[START OF Input rows]

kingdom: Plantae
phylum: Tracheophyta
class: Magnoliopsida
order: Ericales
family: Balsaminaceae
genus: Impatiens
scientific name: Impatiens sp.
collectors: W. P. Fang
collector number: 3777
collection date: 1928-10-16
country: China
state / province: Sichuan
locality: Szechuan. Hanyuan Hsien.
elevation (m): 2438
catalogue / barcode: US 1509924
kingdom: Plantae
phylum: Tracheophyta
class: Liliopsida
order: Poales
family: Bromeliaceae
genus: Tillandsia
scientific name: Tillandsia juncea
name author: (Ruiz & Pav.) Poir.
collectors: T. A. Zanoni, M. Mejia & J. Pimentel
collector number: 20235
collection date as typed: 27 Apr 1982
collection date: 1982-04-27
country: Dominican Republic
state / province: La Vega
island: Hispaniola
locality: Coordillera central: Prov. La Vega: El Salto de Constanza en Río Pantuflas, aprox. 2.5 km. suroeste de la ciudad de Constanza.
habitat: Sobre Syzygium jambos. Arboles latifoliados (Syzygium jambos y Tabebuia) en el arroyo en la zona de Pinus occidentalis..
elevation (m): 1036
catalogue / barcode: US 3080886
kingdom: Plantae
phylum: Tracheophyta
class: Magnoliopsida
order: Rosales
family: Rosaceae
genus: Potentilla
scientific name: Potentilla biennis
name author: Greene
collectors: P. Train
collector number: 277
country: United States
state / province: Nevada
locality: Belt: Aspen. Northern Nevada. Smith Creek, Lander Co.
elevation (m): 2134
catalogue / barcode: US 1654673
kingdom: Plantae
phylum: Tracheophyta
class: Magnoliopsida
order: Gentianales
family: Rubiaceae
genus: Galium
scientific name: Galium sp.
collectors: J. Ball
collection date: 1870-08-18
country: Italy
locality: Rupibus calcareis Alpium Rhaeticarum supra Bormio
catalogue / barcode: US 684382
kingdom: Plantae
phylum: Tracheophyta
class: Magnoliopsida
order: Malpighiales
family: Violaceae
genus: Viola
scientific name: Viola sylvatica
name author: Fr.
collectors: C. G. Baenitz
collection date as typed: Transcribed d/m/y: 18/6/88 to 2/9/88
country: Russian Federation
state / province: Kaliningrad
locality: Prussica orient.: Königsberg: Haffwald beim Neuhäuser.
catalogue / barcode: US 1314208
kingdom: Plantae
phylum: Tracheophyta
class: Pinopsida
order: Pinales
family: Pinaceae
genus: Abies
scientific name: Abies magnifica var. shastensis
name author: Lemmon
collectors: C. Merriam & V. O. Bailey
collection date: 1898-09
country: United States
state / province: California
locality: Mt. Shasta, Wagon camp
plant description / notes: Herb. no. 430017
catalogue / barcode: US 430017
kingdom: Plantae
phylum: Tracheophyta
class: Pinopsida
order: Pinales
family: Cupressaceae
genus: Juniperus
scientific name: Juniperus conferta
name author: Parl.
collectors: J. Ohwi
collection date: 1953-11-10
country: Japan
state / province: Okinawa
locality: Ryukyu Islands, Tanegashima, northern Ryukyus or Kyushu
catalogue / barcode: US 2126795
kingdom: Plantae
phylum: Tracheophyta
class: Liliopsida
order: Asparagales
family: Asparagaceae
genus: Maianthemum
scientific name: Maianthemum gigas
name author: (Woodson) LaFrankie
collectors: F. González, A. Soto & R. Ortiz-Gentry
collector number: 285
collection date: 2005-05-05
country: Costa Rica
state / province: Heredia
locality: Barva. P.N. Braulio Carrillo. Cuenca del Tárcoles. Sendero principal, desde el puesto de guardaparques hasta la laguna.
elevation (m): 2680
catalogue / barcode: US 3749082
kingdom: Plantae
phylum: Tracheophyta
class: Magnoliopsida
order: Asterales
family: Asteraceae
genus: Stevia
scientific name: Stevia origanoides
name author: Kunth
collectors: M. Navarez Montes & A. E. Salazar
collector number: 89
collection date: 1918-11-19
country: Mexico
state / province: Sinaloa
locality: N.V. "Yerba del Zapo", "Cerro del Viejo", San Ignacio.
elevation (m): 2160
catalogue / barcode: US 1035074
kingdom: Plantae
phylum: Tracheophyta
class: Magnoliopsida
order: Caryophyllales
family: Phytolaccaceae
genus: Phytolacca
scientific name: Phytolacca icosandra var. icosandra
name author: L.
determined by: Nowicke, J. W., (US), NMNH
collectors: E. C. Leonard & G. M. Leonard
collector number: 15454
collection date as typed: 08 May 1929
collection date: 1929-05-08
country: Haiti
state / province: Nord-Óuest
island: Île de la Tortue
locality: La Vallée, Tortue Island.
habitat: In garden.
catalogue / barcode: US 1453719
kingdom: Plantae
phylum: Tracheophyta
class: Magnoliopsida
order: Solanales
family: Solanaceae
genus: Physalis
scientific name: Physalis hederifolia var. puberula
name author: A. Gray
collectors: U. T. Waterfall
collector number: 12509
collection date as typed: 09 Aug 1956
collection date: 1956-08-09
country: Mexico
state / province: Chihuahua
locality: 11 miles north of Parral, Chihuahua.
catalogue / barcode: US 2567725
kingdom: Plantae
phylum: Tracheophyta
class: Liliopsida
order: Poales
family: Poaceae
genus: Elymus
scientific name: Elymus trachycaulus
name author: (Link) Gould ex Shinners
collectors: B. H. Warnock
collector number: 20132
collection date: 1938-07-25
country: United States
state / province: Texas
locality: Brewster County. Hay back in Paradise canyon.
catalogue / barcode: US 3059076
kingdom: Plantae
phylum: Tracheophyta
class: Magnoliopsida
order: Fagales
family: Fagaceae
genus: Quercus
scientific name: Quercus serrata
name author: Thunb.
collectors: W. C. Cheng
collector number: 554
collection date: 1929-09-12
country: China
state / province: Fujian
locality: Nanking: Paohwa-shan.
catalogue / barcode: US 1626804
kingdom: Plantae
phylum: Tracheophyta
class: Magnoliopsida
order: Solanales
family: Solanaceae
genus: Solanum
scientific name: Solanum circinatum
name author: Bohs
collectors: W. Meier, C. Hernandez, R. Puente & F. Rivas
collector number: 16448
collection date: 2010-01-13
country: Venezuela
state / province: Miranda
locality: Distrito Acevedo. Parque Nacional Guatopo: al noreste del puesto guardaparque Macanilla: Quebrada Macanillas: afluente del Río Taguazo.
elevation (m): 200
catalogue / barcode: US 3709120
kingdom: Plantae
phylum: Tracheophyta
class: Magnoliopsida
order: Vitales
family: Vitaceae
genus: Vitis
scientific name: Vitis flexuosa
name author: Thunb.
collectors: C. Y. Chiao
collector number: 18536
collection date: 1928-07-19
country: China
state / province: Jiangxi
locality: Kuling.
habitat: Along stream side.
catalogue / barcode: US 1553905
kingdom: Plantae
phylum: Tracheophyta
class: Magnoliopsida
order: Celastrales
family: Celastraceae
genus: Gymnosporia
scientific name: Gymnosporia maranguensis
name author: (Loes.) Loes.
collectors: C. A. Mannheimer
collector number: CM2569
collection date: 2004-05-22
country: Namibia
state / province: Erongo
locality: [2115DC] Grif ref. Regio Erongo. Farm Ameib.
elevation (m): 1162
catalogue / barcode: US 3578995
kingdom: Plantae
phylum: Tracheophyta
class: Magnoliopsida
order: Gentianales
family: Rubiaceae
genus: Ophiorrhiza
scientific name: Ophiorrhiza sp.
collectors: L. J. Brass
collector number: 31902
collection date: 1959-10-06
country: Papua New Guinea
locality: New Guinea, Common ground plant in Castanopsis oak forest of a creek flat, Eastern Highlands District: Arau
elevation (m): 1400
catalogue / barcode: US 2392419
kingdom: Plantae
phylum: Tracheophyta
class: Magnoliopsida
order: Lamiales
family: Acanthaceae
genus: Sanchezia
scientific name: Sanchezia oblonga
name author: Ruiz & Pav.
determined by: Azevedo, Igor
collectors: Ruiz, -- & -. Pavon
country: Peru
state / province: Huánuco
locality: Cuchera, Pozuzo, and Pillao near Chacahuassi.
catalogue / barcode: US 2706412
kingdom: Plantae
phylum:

[END OF Input rows]

### Exercise
Repeat the lines word for word, starting with the line containing "state / province: Texas" and going on through the line containing "scientific name: Quercus serrata", both included.

### Answer below
state / province: Texas
locality: Brewster County. Hay back in Paradise canyon.
catalogue / barcode: US 3059076
kingdom: Plantae
phylum: Tracheophyta
class: Magnoliopsida
order: Fagales
family: Fagaceae
genus: Quercus
scientific name: Quercus serrata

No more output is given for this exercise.